A documentary centered on the search for a visiting Chinese scholar who was abducted, raped and murdered in 2017 has been winning big at film festivals this year.
Directed by Jiayan “Jenny” Shi, the 98-minute documentary tells the story of Yingying Zhang, a 26-year-old graduate student who disappeared weeks after arriving at the University of Illinois at Urbana-Champaign. She was last seen at a campus bus stop on June 9, 2017.
Zhang was abducted, raped and murdered by Brendt Allen Christensen, a former Ph.D. candidate at the university. In a wired conversation, he told Terra Bullis, his then-girlfriend, that he hit Zhang in the head “as hard as I could and it broke her head open.”
Brendt Christensen
The film follows Zhang’s family and her boyfriend’s journey as they search for her whereabouts and seek justice in a foreign legal system. They eventually left the U.S. without the young scientist, whose remains have never been found.
“The first time I learned about Yingying was through a message from my college alum group chat. Yingying and I had both attended Peking University in China. The message said a Chinese student at the University of Illinois at Urbana-Champaign was missing. At that time, I myself was an international student studying just a few hours away,” Shi told Get Reel Movies ahead of the film’s premiere at SXSW.
The young director spent two years and eight months helming the documentary. While she and Zhang shared similar experiences, the latter’s story was not easy to tell, as she had to earn and keep the trust of a family desperate for answers.
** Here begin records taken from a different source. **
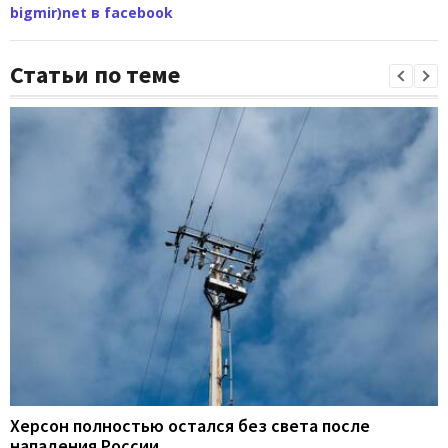
bigmir)net в facebook
Статьи по теме
Херсон полностью остался без света после
нападения России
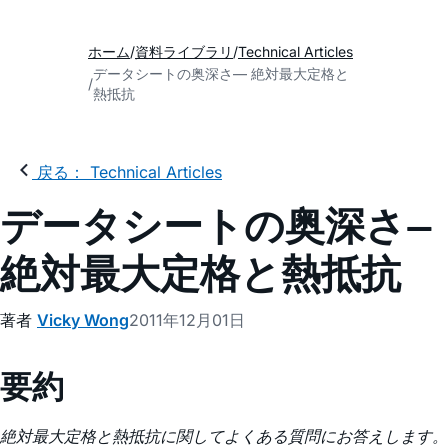
ホーム
資料ライブラリ
Technical Articles
データシートの奥深さ— 絶対最大定格と
熱抵抗
戻る： Technical Articles
データシートの奥深さ—
絶対最大定格と熱抵抗
著者
Vicky Wong
2011年12月01日
要約
絶対最大定格と熱抵抗に関してよくある質問にお答えします。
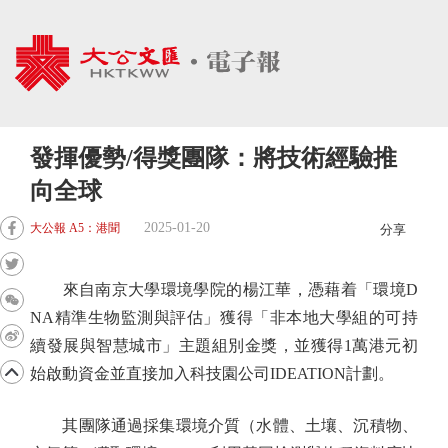
發揮優勢/得獎團隊：將技術經驗推
向全球
2025-01-20
大公報 A5：港聞
分享
來自南京大學環境學院的楊江華，憑藉着「環境D
NA精準生物監測與評估」獲得「非本地大學組的可持
續發展與智慧城市」主題組別金獎，並獲得1萬港元初
始啟動資金並直接加入科技園公司IDEATION計劃。
其團隊通過採集環境介質（水體、土壤、沉積物、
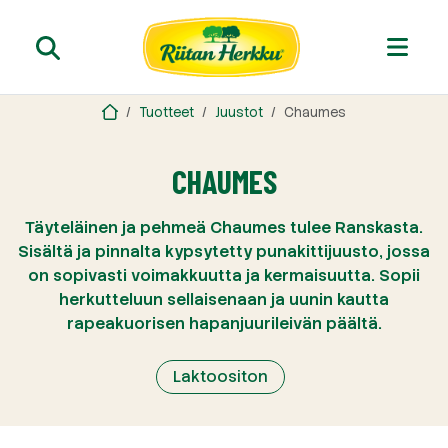
Tuotteet
Juustot
Chaumes
CHAUMES
Täyteläinen ja pehmeä Chaumes tulee Ranskasta.
Sisältä ja pinnalta kypsytetty punakittijuusto, jossa
on sopivasti voimakkuutta ja kermaisuutta. Sopii
herkutteluun sellaisenaan ja uunin kautta
rapeakuorisen hapanjuurileivän päältä.
Laktoositon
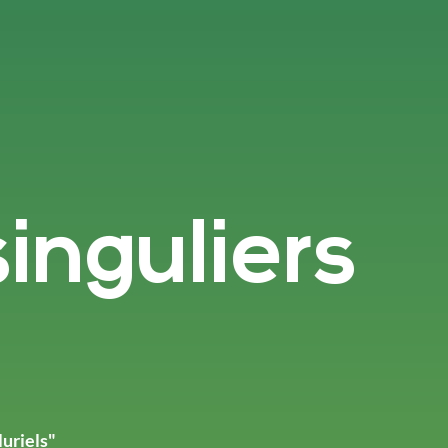
singuliers
luriels"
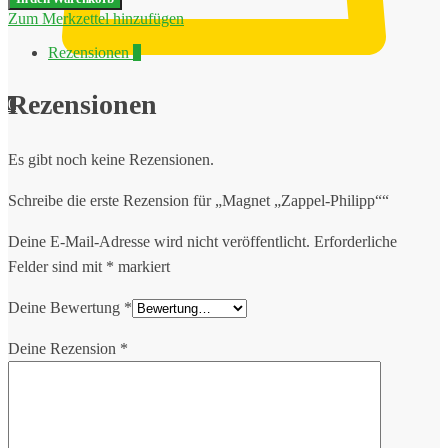
Philipp"
Zum Merkzettel hinzufügen
Menge
Rezensionen
0
Rezensionen
0
Es gibt noch keine Rezensionen.
Schreibe die erste Rezension für „Magnet „Zappel-Philipp““
Deine E-Mail-Adresse wird nicht veröffentlicht.
Erforderliche
Felder sind mit
*
markiert
Deine Bewertung
*
Deine Rezension
*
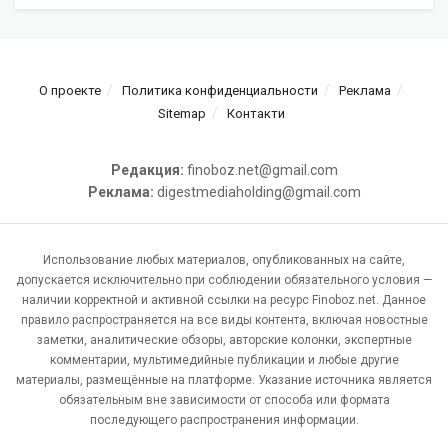
О проекте
Политика конфиденциальности
Реклама
Sitemap
Контакти
Редакция:
finoboz.net@gmail.com
Реклама:
digestmediaholding@gmail.com
Использование любых материалов, опубликованных на сайте,
допускается исключительно при соблюдении обязательного условия —
наличии корректной и активной ссылки на ресурс Finoboz.net. Данное
правило распространяется на все виды контента, включая новостные
заметки, аналитические обзоры, авторские колонки, экспертные
комментарии, мультимедийные публикации и любые другие
материалы, размещённые на платформе. Указание источника является
обязательным вне зависимости от способа или формата
последующего распространения информации.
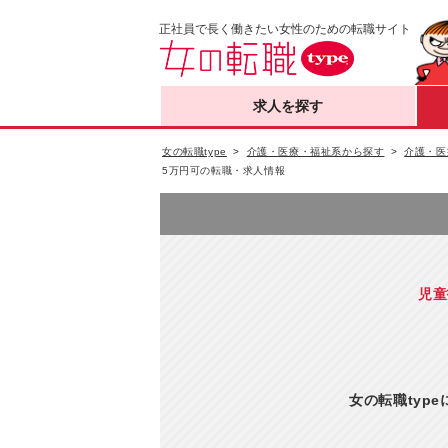
正社員で長く働きたい女性のための転職サイト
求人を探す
女の転職type
介護・医療・福祉系から探す
介護・医
5万円可の転職・求人情報
児童
女の転職typ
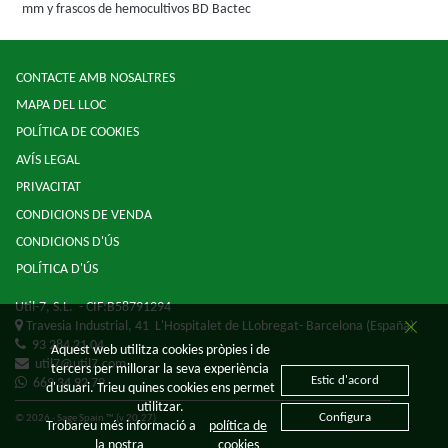
mm y frascos de hemocultivos BD Bactec
CONTACTE AMB NOSALTRES
MAPA DEL LLOC
POLÍTICA DE COOKIES
AVÍS LEGAL
PRIVACITAT
CONDICIONS DE VENDA
CONDICIONS D'ÚS
POLÍTICA D'ÚS
Util-7, S.L.
- CIF:B58791294
Travesia Industrial, 41
L'Hospitalet de LLobregat-
Barcelona
(España)
93 284 21 04
Aquest web utilitza cookies pròpies i de
util7@util7.com
tercers per millorar la seva experiència
Estic d'acord
669 34 92 79
d'usuari. Trieu quines cookies ens permet
utilitzar.
Configura
© 2026 - Sage Spain ™ (v.20.27)
Trobareu més informació a
política de
la nostra
cookies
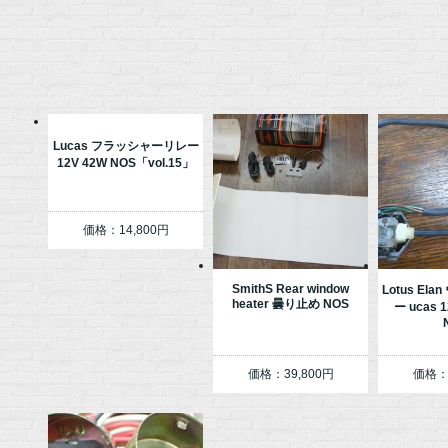
Lucas フラッシャーリレー
12V 42W NOS「vol.15」
価格：14,800円
SmithS Rear window
Lotus El
heater 曇り止め NOS
ー ucas 
価格：39,800円
価格：3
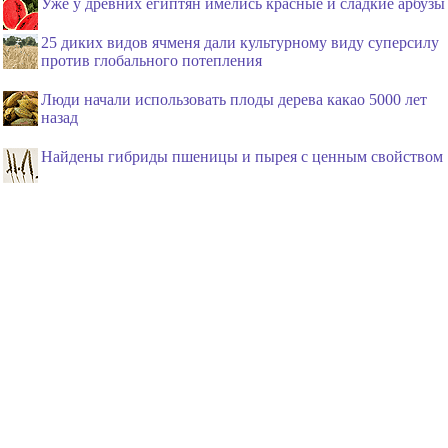
Уже у древних египтян имелись красные и сладкие арбузы
25 диких видов ячменя дали культурному виду суперсилу
против глобального потепления
Люди начали использовать плоды дерева какао 5000 лет
назад
Найдены гибриды пшеницы и пырея с ценным свойством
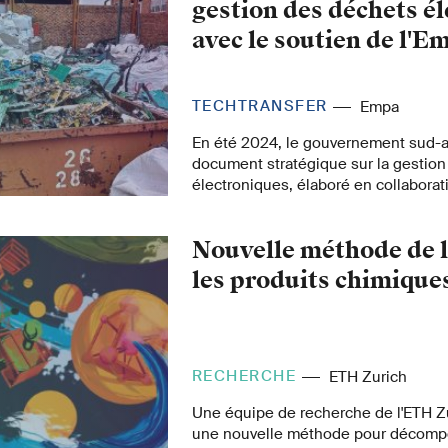
gestion des déchets é
avec le soutien de l'E
TECHTRANSFER
Empa
En été 2024, le gouvernement sud-af
document stratégique sur la gestio
électroniques, élaboré en collaborat
pays édicte ainsi pour la première fo
uniformes pour une gestion professi
Nouvelle méthode de l
déchets électroniques. Cette collabor
d'un programme financé par le Secrét
les produits chimiques
l'économie (SECO).
RECHERCHE
ETH Zurich
Une équipe de recherche de l'ETH Zu
une nouvelle méthode pour décomp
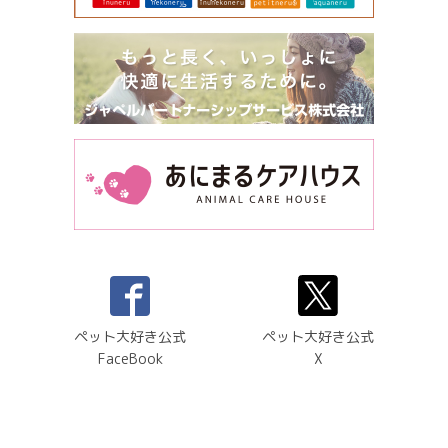
ペット大好き公式
ペット大好き公式
FaceBook
X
“The more time I spent with Yingying’s family, the more I thought about my own parents,” Shi said. “I knew how devastated they would have been if this had happened to me. I knew how much a Chinese family has to give up to send their children abroad for a better future. Yingying and her family’s story resonated with me a lot.”
Christensen initially maintained that, despite all their efforts, Zhang’s family will “never find her.” But he eventually offered to reveal the location of her remains in exchange for a life imprisonment sentence.
Defense lawyers pointed to a landfill in Vermilion County, but there has been no update since. On July 18, 2019, Christensen was sentenced to life without the possibility of parole.
“I didn’t know if Yingying would be found at the beginning, and I didn’t even know what was going to happen next. But I knew the media wouldn’t focus on someone from another country for a long time, and I was wondering if there was a powerful tool that could let more people know about Yingying’s family and their hope. They wanted to find Yingying and bring her home,” Shi said at the Chicago International Film Festival (CIFF), which was held last month. “I hope this film honors her life and preserves her legacy in some way.”
“Finding Yingying” is available to stream in the U.S. at DOC NYC from Nov. 11-19.